Folding of periplasmic metallo B lactamase in Salmonella Typhimurium

BRAMBILLA, L.; MORÁN BARRIO, JORGELINA; VIALE, ALEJANDRO MIGUEL

Mar del Plata

Congreso; XLIII Reunión Anual de la Sociedad Argentina de Investigación en Bioquímica y Biología Molecular (SAIB); 2007

Sociedad Argentina de Investigación en Bioquímica y Biología Molecular

Protein biogenesis in all cells is assisted by different protein systems known as molecular chaperones, which prevent aggregation of non-native proteins favoring their productive folding or degradation. Although cytoplasmic chaperones are well characterized, few data exists on folding assistants present in the periplasm of Gram-negative bacteria. We studied periplasmic protein biogenesis using as a model the metallo-b-lactamse (MbL) GOB-18 form Elizabethkingia meningoseptica (Moran-Barrio et al, J.Biol.Chem., 282(25), 2007). We expressed the gob gene in Salmonella typhymurium, where the enzyme precursor is correctly processed to its periplasmic native form.
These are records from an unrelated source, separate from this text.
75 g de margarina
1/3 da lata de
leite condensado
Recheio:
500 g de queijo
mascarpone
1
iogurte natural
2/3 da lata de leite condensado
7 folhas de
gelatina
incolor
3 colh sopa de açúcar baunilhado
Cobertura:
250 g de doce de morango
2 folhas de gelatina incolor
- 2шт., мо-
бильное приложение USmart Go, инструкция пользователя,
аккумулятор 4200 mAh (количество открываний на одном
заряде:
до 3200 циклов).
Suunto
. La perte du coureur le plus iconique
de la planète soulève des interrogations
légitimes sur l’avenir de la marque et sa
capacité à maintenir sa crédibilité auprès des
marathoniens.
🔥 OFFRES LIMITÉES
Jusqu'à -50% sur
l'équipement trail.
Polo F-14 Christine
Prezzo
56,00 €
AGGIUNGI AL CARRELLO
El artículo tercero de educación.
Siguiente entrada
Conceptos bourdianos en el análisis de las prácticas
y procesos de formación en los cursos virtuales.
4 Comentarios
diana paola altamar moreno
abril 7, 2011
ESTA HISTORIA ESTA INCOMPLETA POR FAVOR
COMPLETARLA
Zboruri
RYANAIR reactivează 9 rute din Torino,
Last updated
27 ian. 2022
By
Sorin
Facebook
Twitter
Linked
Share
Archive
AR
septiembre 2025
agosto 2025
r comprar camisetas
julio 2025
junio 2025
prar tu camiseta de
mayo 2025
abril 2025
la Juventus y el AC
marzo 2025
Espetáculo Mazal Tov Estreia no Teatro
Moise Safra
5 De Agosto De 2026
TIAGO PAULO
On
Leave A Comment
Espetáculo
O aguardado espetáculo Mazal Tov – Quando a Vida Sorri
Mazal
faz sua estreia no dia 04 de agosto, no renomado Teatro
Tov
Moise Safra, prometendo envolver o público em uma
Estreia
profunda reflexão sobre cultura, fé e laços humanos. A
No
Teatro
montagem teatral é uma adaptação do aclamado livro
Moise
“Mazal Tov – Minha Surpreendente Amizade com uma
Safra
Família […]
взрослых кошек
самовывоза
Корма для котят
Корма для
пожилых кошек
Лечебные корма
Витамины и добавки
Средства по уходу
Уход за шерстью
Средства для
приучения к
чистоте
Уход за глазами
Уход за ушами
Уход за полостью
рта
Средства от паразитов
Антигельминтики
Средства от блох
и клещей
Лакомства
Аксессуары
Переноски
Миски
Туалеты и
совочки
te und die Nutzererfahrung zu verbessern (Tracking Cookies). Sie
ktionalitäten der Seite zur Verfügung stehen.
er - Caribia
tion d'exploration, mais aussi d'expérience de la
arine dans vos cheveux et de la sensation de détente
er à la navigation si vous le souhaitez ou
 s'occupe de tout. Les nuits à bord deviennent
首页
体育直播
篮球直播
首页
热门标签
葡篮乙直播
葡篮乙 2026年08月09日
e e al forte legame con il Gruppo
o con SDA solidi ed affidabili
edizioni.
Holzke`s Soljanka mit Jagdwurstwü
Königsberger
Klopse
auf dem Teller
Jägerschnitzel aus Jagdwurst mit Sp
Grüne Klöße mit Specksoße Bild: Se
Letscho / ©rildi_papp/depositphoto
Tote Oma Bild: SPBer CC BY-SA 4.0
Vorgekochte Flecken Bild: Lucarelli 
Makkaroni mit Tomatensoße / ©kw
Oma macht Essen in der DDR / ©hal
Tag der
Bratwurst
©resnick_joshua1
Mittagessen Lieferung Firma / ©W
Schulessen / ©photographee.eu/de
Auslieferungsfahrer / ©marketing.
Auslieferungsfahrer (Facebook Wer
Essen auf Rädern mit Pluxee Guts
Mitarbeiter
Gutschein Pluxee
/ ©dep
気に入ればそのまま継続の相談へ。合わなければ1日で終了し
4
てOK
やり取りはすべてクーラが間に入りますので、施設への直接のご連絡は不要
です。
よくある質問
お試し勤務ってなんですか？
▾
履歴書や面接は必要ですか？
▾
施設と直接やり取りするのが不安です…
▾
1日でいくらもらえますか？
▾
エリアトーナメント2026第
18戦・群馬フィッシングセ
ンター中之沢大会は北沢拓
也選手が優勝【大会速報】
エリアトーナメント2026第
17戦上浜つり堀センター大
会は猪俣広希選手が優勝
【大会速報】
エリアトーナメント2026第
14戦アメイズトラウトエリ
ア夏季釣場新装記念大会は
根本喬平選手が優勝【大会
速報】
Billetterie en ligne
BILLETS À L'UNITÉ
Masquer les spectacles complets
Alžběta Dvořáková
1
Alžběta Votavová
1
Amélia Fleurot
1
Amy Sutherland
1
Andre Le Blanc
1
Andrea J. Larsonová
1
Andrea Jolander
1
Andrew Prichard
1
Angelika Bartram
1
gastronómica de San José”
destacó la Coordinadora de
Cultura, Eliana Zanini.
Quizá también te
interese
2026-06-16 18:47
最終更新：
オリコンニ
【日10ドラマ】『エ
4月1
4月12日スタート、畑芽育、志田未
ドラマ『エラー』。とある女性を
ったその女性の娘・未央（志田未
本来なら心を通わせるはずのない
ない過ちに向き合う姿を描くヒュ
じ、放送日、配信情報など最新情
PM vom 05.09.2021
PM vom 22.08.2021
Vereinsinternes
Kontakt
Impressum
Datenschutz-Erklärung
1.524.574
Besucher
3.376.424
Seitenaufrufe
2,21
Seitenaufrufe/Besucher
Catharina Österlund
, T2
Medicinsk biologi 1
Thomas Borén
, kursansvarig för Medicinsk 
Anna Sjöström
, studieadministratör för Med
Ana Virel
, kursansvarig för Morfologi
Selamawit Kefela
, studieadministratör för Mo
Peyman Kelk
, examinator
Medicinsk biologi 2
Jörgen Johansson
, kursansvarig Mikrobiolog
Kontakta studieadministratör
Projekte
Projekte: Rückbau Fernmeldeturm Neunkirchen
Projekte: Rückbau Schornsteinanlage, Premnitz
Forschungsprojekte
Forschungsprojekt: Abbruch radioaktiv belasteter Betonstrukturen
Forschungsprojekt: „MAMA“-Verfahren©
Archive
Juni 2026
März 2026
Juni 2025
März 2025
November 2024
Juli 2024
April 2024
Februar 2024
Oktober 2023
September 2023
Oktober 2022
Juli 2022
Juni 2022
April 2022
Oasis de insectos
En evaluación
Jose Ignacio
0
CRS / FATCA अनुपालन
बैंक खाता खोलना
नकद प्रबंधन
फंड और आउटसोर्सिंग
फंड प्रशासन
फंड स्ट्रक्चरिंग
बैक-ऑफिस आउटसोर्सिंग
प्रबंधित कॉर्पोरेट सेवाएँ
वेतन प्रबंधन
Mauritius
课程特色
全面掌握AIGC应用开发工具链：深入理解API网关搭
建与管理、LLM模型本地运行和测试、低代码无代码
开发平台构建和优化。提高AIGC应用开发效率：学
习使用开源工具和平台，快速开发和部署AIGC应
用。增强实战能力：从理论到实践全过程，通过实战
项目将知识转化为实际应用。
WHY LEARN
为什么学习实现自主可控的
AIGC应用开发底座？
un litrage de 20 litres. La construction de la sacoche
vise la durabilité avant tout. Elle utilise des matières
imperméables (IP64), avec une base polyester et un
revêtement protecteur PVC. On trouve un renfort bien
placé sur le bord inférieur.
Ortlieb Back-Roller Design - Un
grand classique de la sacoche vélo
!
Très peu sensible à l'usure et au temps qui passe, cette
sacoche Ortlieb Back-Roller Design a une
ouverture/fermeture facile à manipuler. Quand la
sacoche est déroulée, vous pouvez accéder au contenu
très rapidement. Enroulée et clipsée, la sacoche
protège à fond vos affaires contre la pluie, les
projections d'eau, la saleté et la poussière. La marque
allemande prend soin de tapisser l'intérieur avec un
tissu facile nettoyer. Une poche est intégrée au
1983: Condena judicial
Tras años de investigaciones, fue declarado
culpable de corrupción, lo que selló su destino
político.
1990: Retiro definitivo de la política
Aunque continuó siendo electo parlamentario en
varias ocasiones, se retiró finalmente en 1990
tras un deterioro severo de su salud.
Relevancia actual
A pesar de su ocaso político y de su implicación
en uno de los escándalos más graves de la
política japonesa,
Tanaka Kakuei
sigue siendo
Folding assistants were searched by MudJ-based mutagenesis and selected for clones with decreased cefotaxime resistance. From more than 10,000 mutants, five showed reduced antibiotic resistance and were further characterized by growth behavior under normal and stress conditions, SDS-PAGE, Southern-blot, and sequencing analyses. In four insertional mutants we found that the disrupted genes were not directly related to antibiotic resistance. On the contrary, the fifth mutant consistently showed much reduced growth rate under stress conditions, no significance differences in heat stress protein pattern, and an insertional disruption which could account for the reduced cefotaxime resistance phenotype and a MbL folding assistant.